KALSELMAJU.COM, BANJARBARU – Kabut asap tebal saban hari pada jam tertentu menyelimuti kawasan Guntung Manggis, Landasan Ulin. Dampak dari karhutla ini membuat jarak pandang menurun hingga ancaman gangguan pernapasan.

Di Jalan Guntung Harapan, Kompleks Mahkota Trikora, Guntung Manggis, Landasan Ulin, Banjarbaru misalnya. Di kompleks ini jarak pandang hanya berkisar satu meter lantaran terkepung asap dampak dari karhutla.

“Setiap hari sejak sebulan terakhir. Memang beberapa hari ini makin parah. Asapnya tidak hanya pagi, tapi sejak habis isya hingga subuh,” kata Herty, warga setempat.

“Saya khawatir kondisi ini semakin memburuk dan membuat kesehatan keluarga juga menurun. Saat ini anak-anak saya mulai batuk dan muntah,” papar ibu dari dari dua anak ini.

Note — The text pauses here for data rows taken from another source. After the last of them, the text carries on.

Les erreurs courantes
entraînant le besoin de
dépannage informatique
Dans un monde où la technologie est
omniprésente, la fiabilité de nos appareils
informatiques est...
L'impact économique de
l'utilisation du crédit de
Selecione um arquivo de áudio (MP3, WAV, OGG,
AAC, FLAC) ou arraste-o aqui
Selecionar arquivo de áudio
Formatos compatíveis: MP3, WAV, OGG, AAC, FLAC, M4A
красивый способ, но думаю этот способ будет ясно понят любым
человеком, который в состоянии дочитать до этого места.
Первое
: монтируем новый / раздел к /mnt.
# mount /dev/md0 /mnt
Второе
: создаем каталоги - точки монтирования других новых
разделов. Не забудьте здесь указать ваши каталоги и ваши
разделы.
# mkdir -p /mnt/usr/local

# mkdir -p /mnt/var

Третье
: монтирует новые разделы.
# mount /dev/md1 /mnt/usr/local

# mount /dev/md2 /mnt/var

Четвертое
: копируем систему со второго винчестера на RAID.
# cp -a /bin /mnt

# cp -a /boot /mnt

Herty mengarapkan karhutla dan kabut asap ini segera berlalu. Dia juga membubuhkan harapan kepada pemerintah agar bisa menanggulangi peristiwa yang kini melanda sebagian besar Kalsel.

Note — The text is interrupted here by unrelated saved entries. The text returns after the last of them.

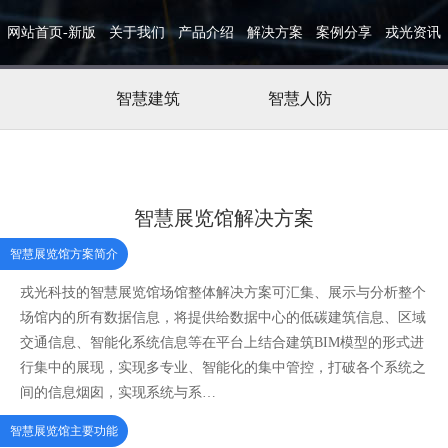
网站首页-新版
关于我们
产品介绍
解决方案
案例分享
戎光资讯
智慧建筑
智慧人防
智慧展览馆解决方案
智慧展览馆方案简介
戎光科技的智慧展览馆场馆整体解决方案可汇集、展示与分析整个
场馆内的所有数据信息，将提供给数据中心的低碳建筑信息、区域
交通信息、智能化系统信息等在平台上结合建筑BIM模型的形式进
行集中的展现，实现多专业、智能化的集中管控，打破各个系统之
间的信息烟囱，实现系统与系…
智慧展览馆主要功能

Harapan juga ditujukan kepada aparat penegak hukum agar menindak tegas pelaku pembakar lahan, baik itu perorangan maupun kelompok atau perusahaan.

Hal senada juga disampaikan Rina, warga Guntung Manggis, Landasan Ulin, Banjarbaru. Asap dari karhutla ini membuat keluarga batuk-batuk dan muntah.

“Kami khawatir dengan kondisi ini dan menanti udara segera kembali seperti biasa,” singkatnya.

Selain di Banjarbaru, kabut asap pekat juga menyelubungi sebagian besar Kabupaten Banjar. Di Cindai Alus, Sungai Sipai, Pekauman, Tungkaran dan sepanjang Jalan Martapura Lama juga turut terdampak.

“Di tempat kami juga sudah sebulan terakhir ini kabut asap tebal setiap pagi. Tapi memang kalau malam tidak,” sahut Arsyahdi, warga Jalan Padang Anyar, Tungkaran, Martapura.

Dari data BPBD Kalsel, hingha 27 Agutus 2026, kejadian karhutla di Banua sudah mencapai angka 2.019 dengan luasan lahan terbakar sekitar 9.943 hektare.

Banjar menjadi kabupaten penyumbang luasan lahan yang terdampak karhutla dengan 2.244 hektare. Disusul Tanah Laut (1.797 hektare) dan Banjarbaru (1.507 kektare).